ABOUT THIS TASK:
Wherever a line below holds the word "Yuma", copy that line.
-- RECORDS SHOWN follows --
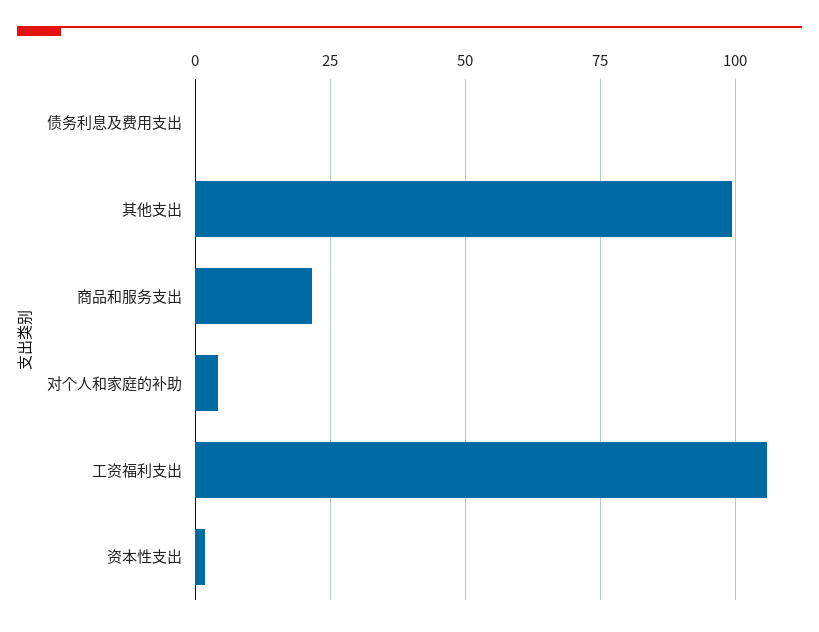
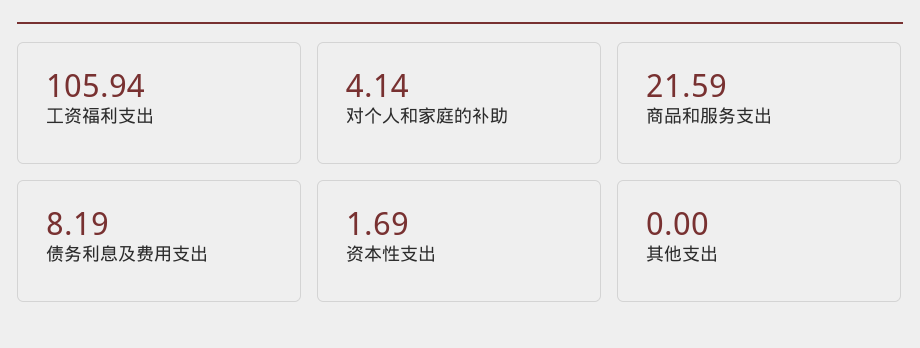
债务利息及费用支出: 0 -> 8.19
其他支出: 100 -> 0

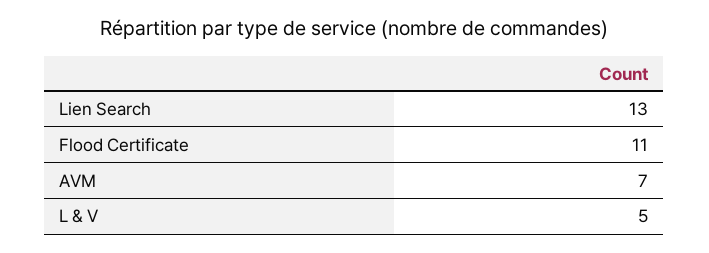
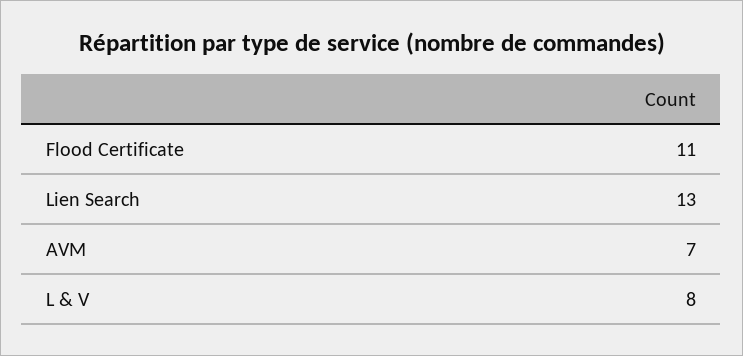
L & V: 5 -> 8

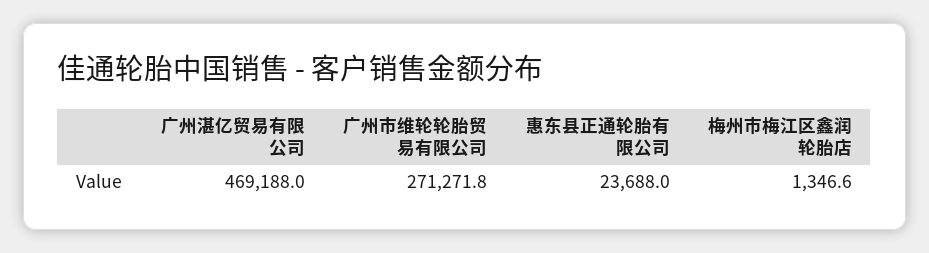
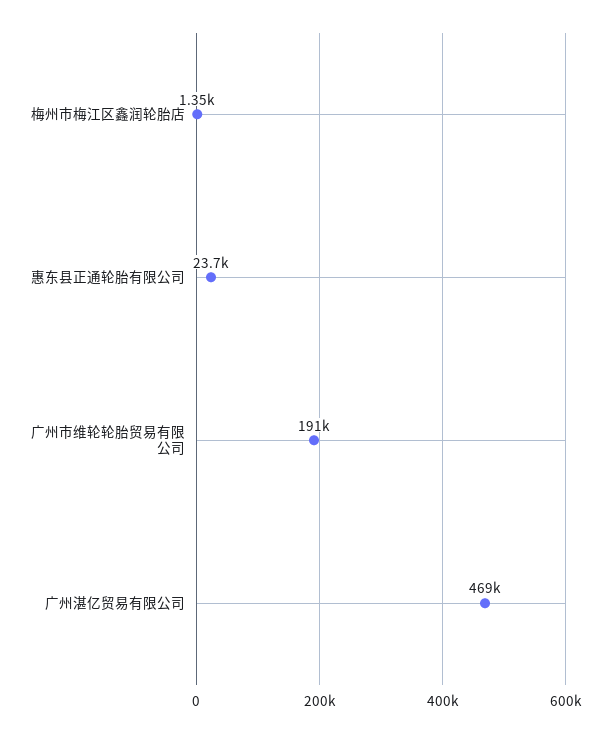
广州市维轮轮胎贸易有限公司: 271271.8 -> 191000

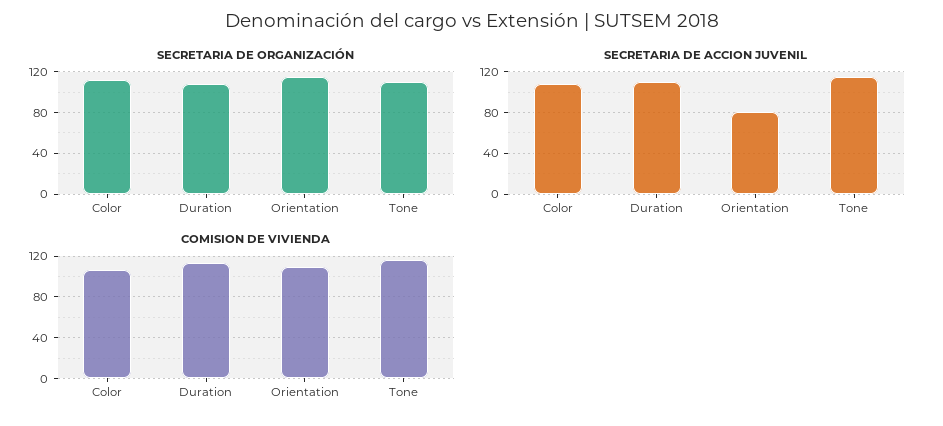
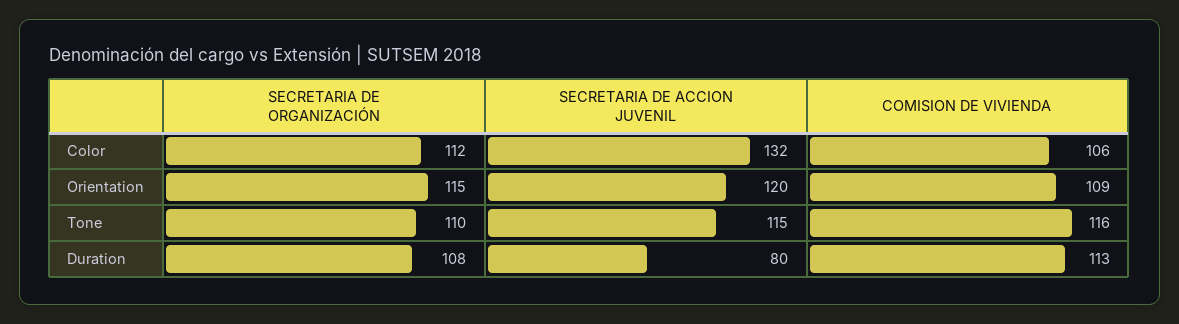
SECRETARIA DE ACCION JUVENIL, Color: 110 -> 132
SECRETARIA DE ACCION JUVENIL, Duration: 110 -> 80
SECRETARIA DE ACCION JUVENIL, Orientation: 80 -> 120

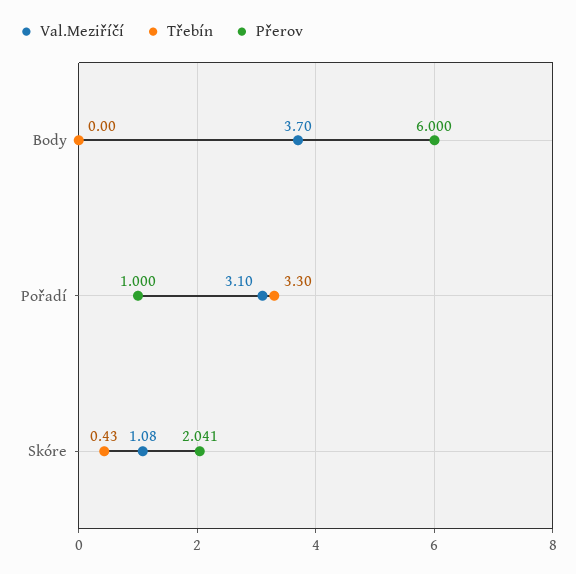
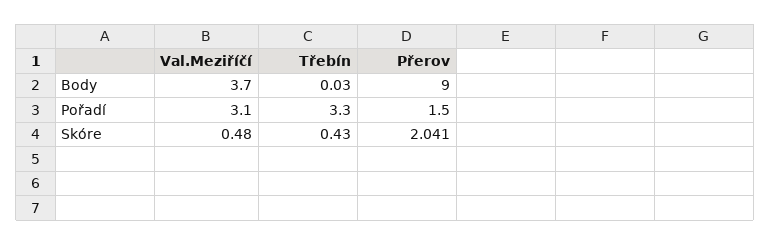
Třebín, Body: 0 -> 0.03
Přerov, Body: 6 -> 9
Přerov, Pořadí: 1 -> 1.5
Val.Meziříčí, Skóre: 1.08 -> 0.48

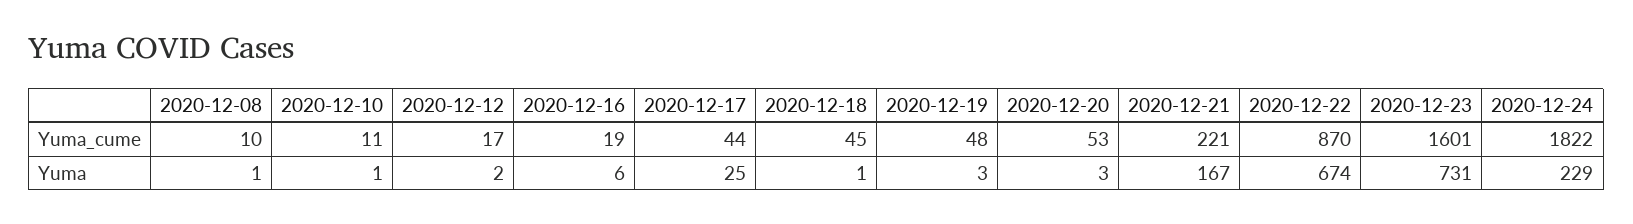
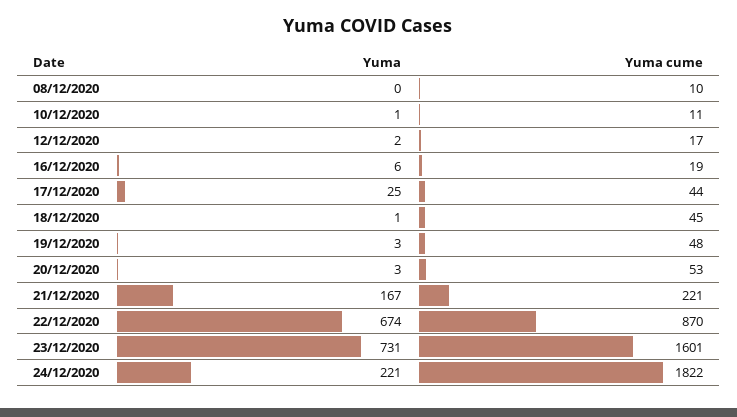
2020-12-08, Yuma: 1 -> 0
2020-12-24, Yuma: 229 -> 221

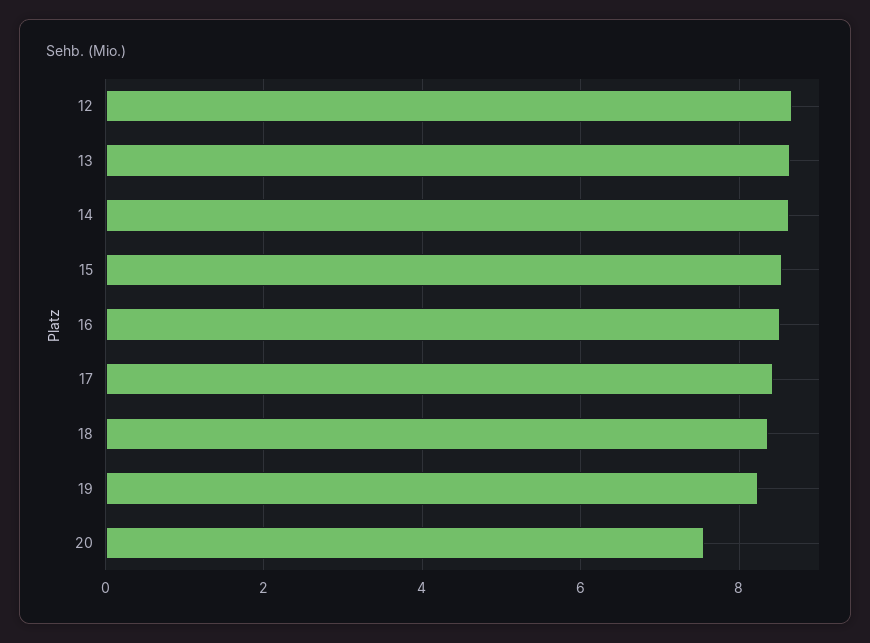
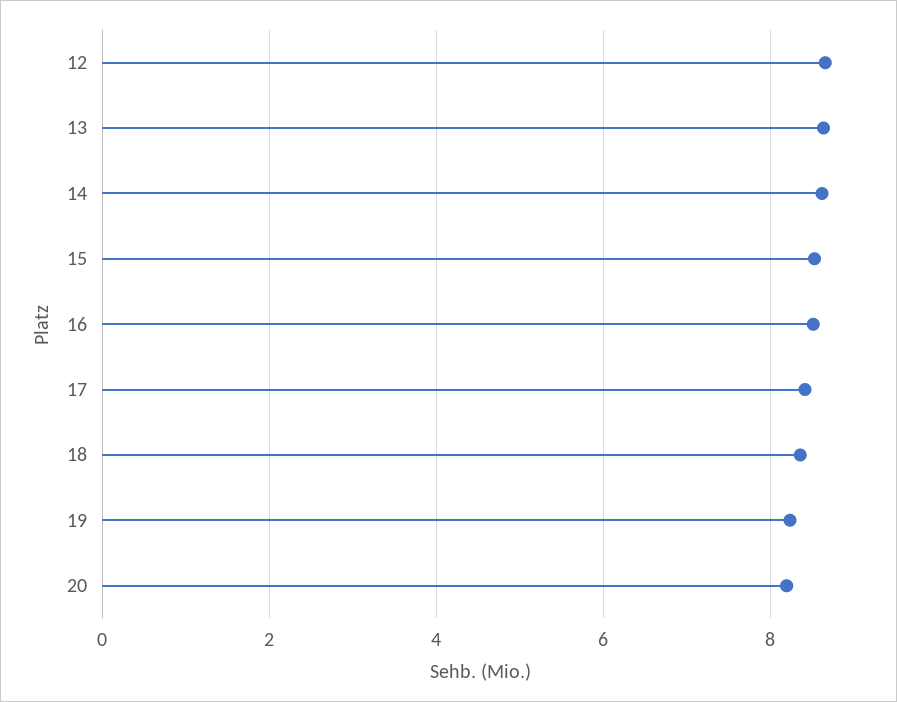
20: 7.6 -> 8.2

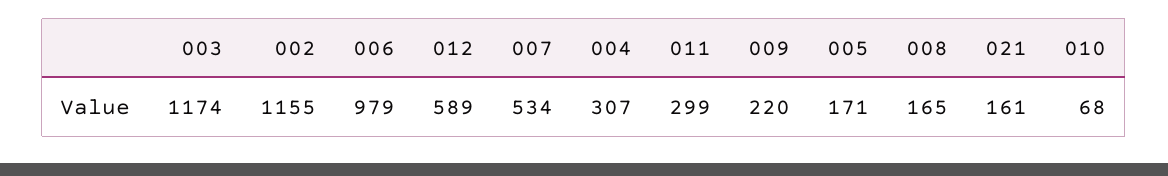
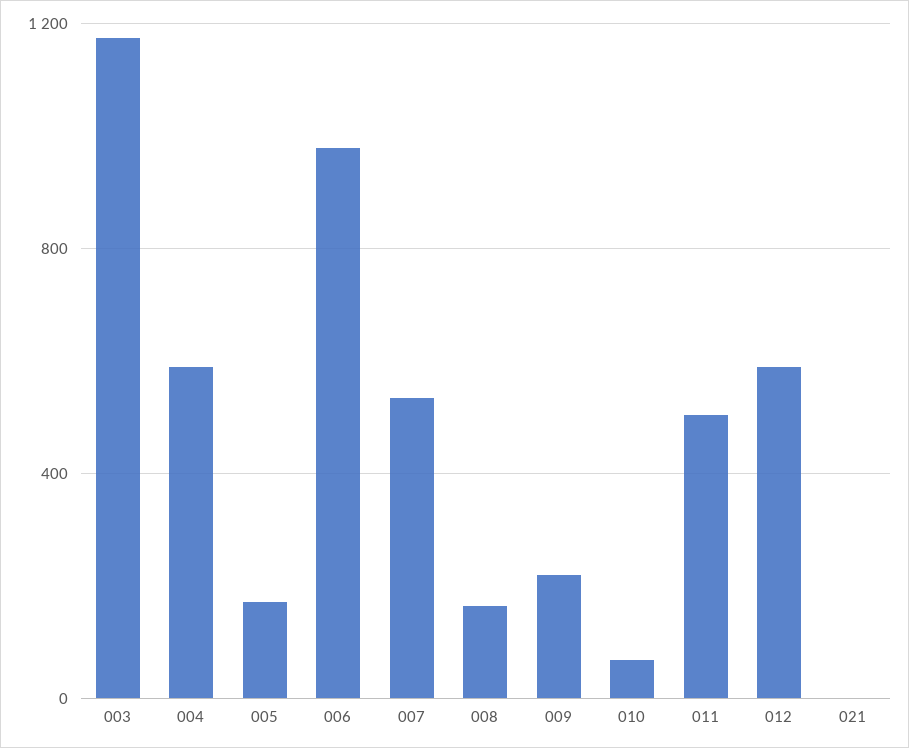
002: 1155 -> none
004: 307 -> 600
011: 299 -> 500
021: 161 -> 0

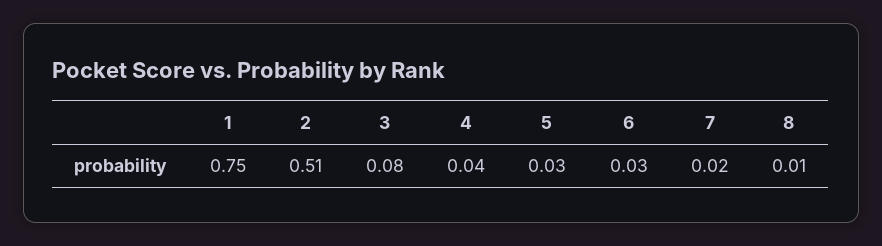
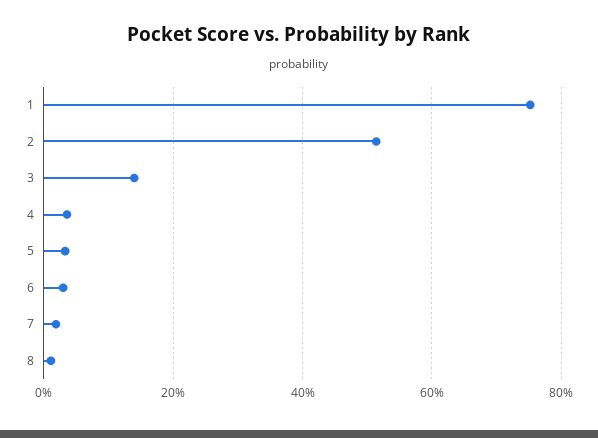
3: 0.08 -> 0.14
-- RECORDS SHOWN concluded --
YOUR SOLUTION:
2020-12-08, Yuma: 1 -> 0
2020-12-24, Yuma: 229 -> 221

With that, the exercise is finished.